━━━ Given data ━━━

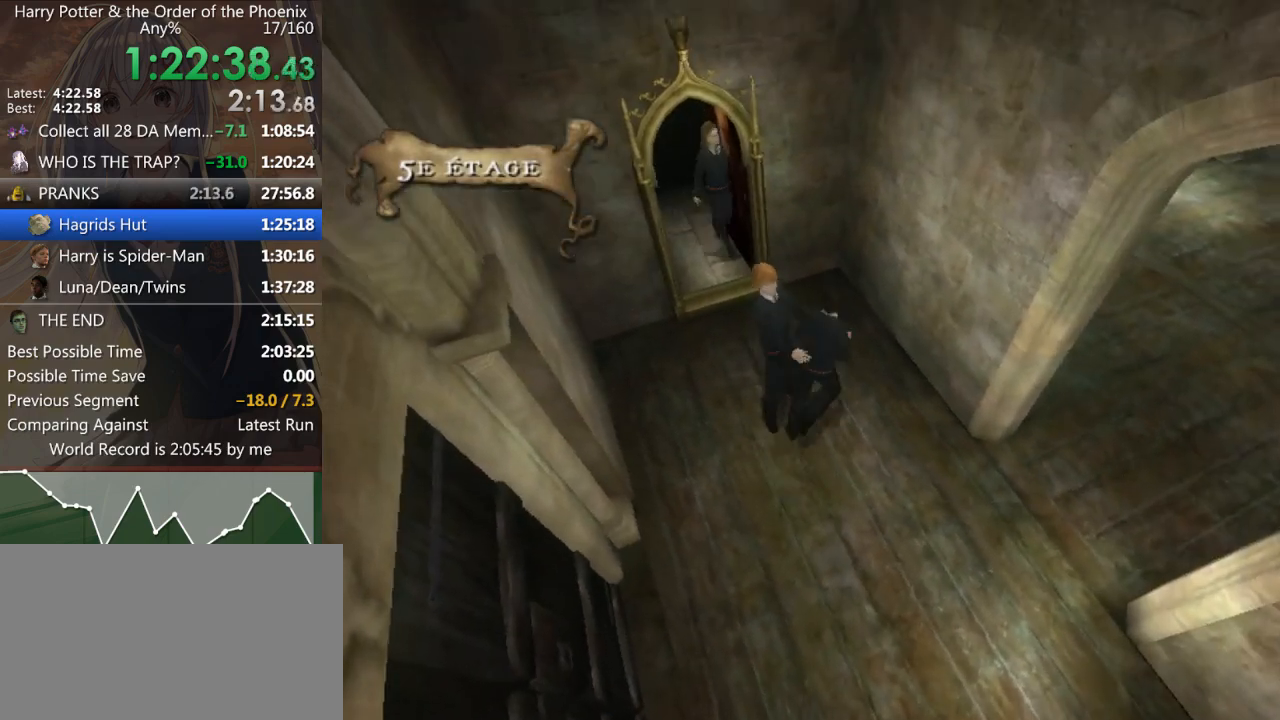
{"keys": ["d", "shift_l", "w"], "mouse": [], "events": [[33, "s", "down"], [367, "s", "up"], [500, "w", "down"]]}
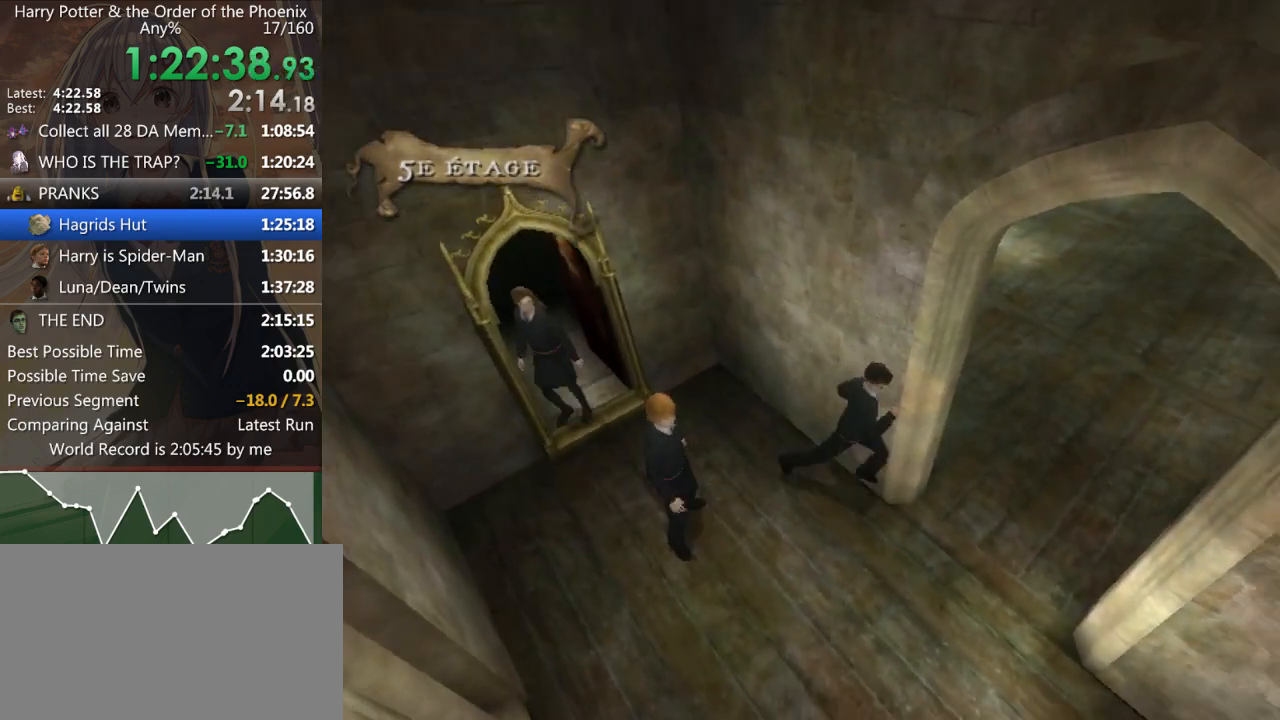
{"keys": ["a", "shift_l", "w"], "mouse": [], "events": [[200, "d", "up"], [333, "a", "down"]]}
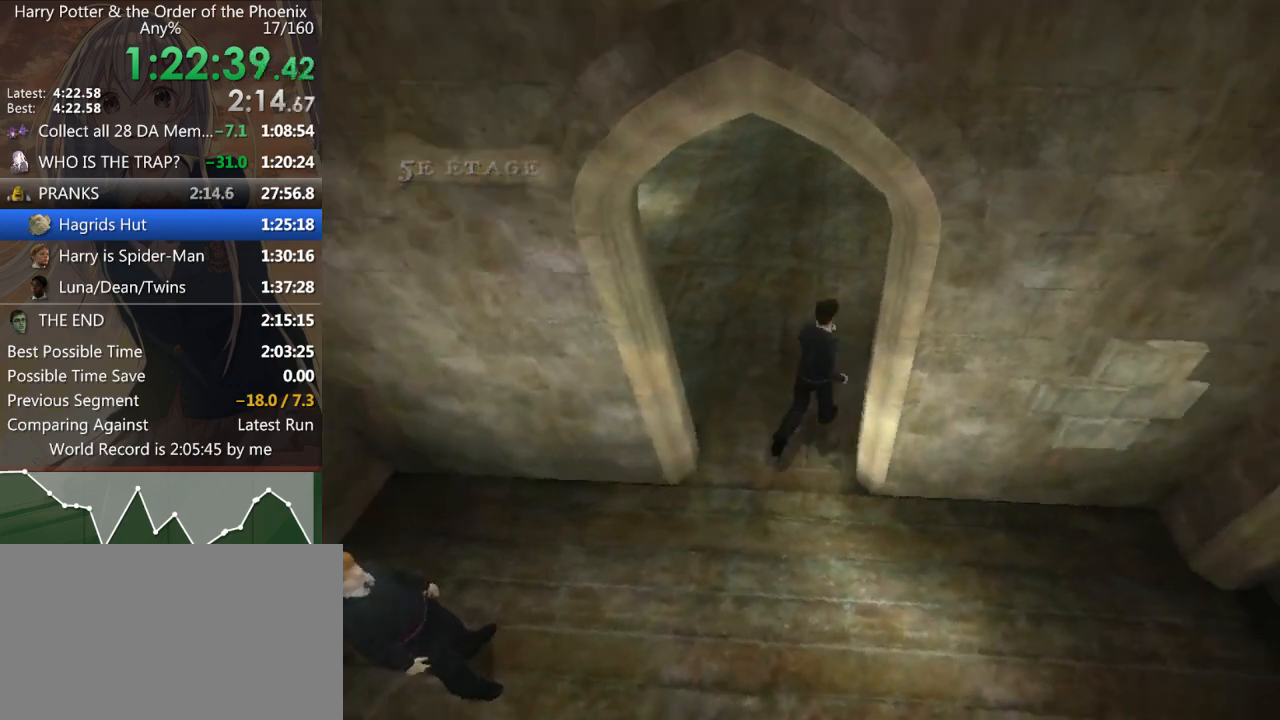
{"keys": ["shift_l", "w"], "mouse": [], "events": [[167, "a", "up"], [367, "a", "down"], [500, "a", "up"]]}
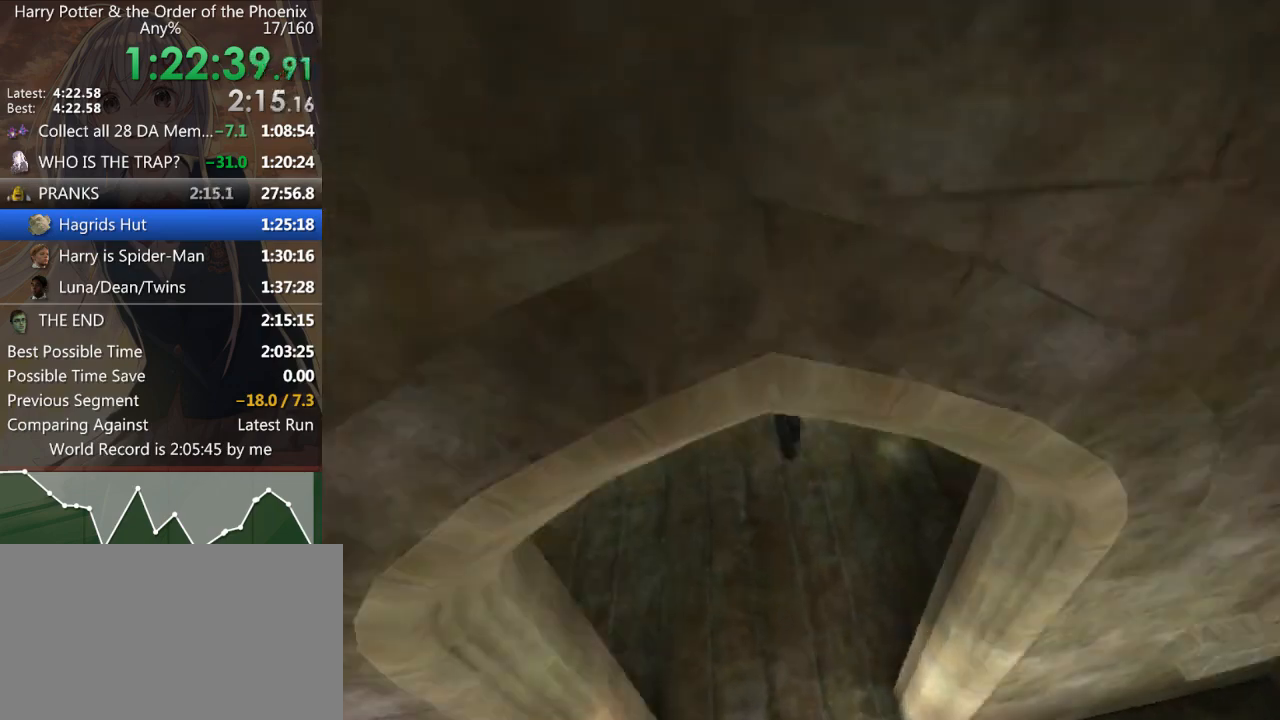
{"keys": ["shift_l", "w"], "mouse": [], "events": [[100, "a", "down"], [200, "a", "up"]]}
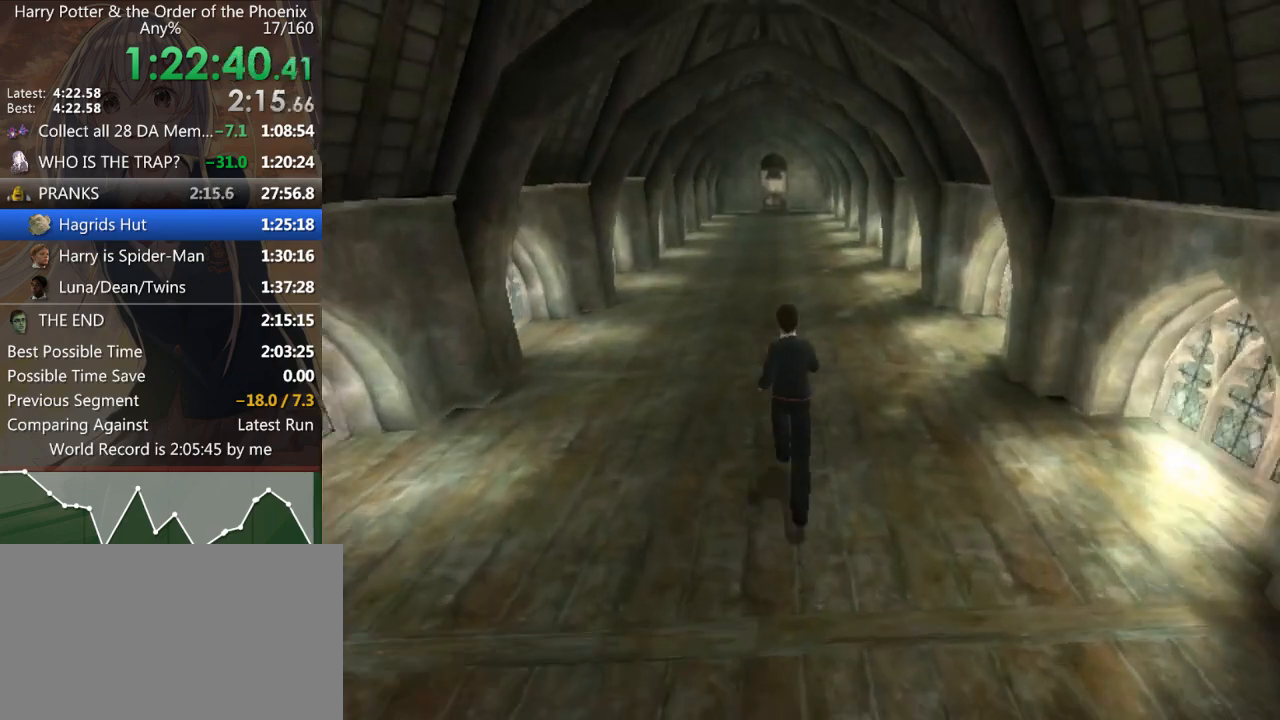
{"keys": ["shift_l", "w"], "mouse": [], "events": []}
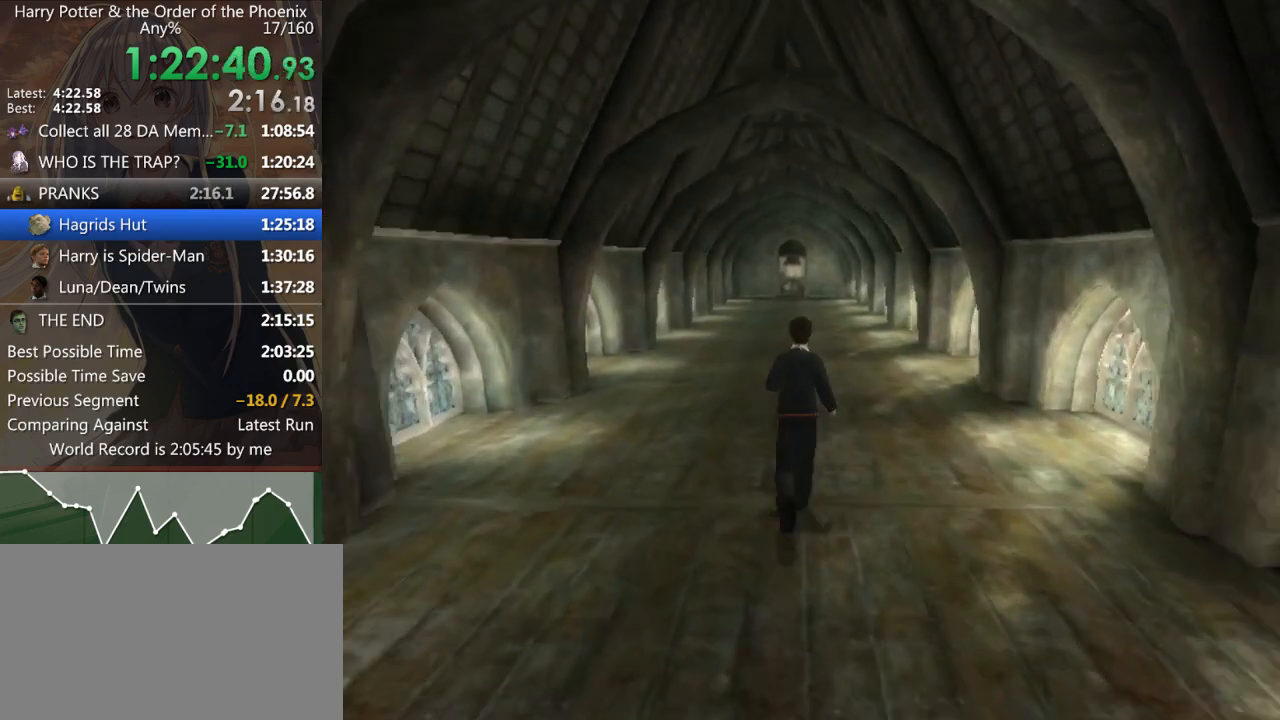
{"keys": ["shift_l", "w"], "mouse": [], "events": []}
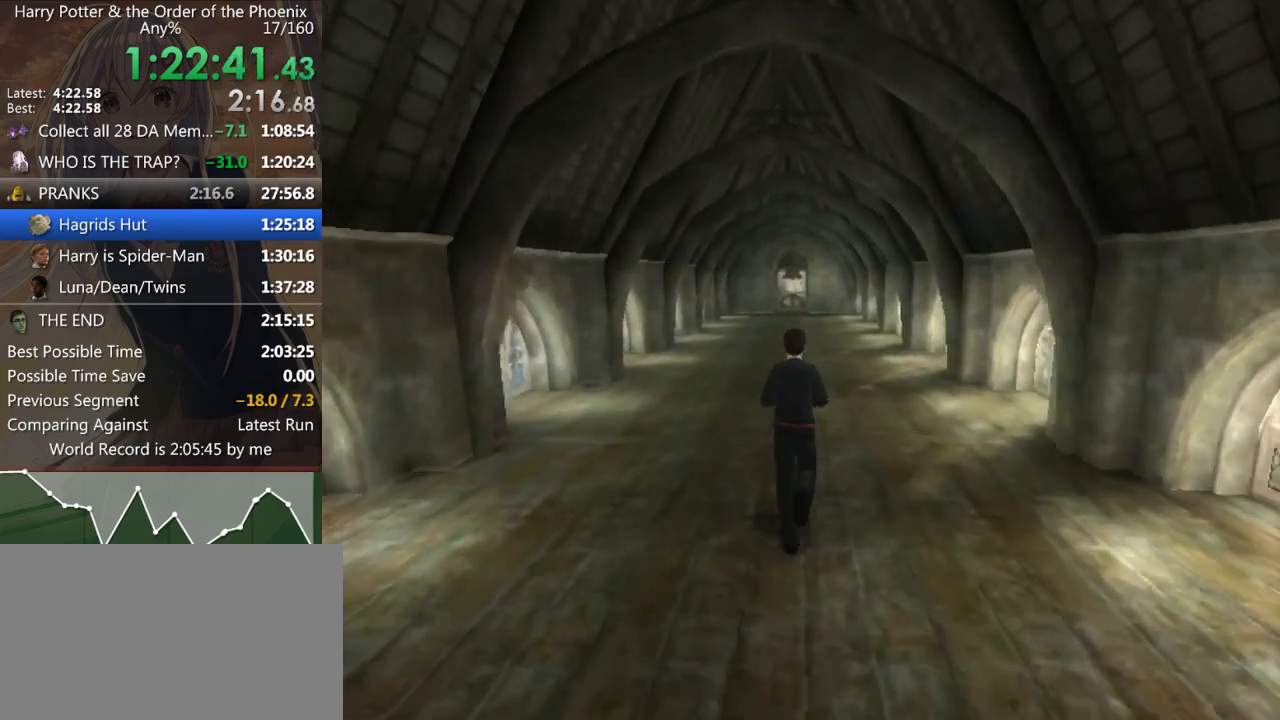
{"keys": ["shift_l", "w"], "mouse": [], "events": []}
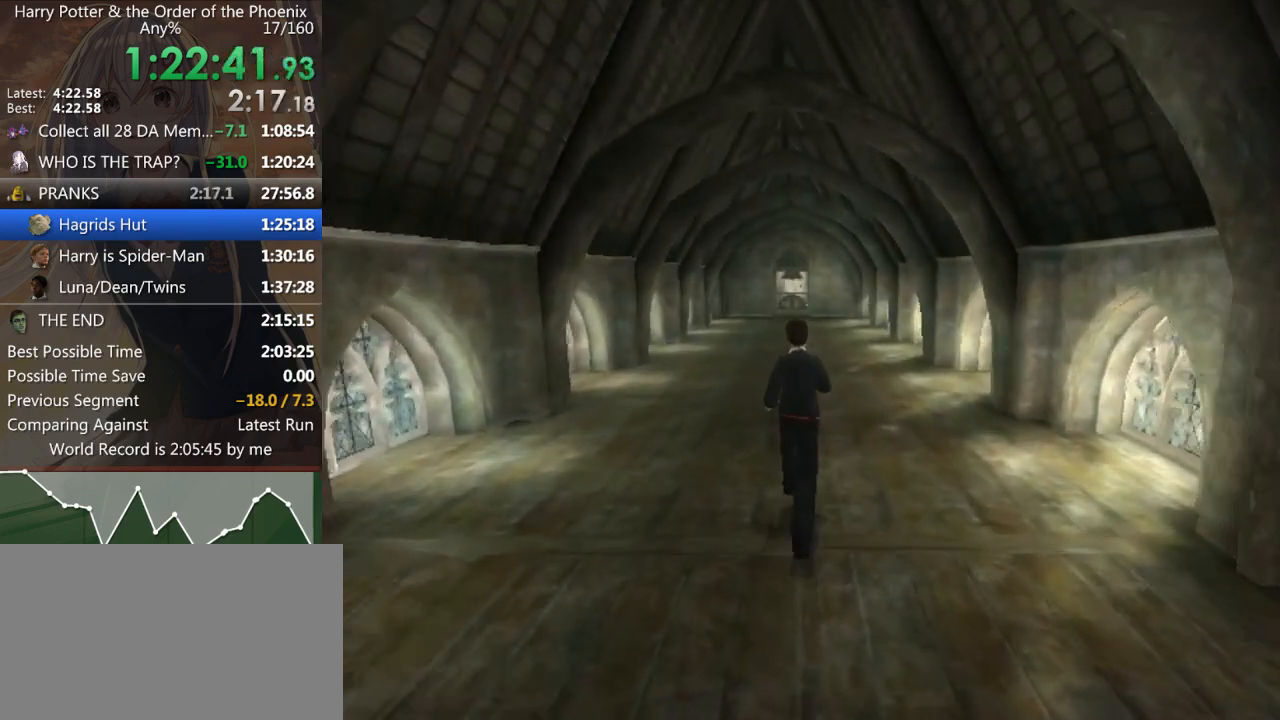
{"keys": ["shift_l", "w"], "mouse": [], "events": [[367, "a", "down"], [467, "a", "up"]]}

━━━

:: Exercise ::
All the lines above must be written out exactly, without a single picture.

:: Written solution ::
{"keys": ["d", "shift_l", "w"], "mouse": [], "events": [[33, "s", "down"], [367, "s", "up"], [500, "w", "down"]]}
{"keys": ["a", "shift_l", "w"], "mouse": [], "events": [[200, "d", "up"], [333, "a", "down"]]}
{"keys": ["shift_l", "w"], "mouse": [], "events": [[167, "a", "up"], [367, "a", "down"], [500, "a", "up"]]}
{"keys": ["shift_l", "w"], "mouse": [], "events": [[100, "a", "down"], [200, "a", "up"]]}
{"keys": ["shift_l", "w"], "mouse": [], "events": []}
{"keys": ["shift_l", "w"], "mouse": [], "events": []}
{"keys": ["shift_l", "w"], "mouse": [], "events": []}
{"keys": ["shift_l", "w"], "mouse": [], "events": [[367, "a", "down"], [467, "a", "up"]]}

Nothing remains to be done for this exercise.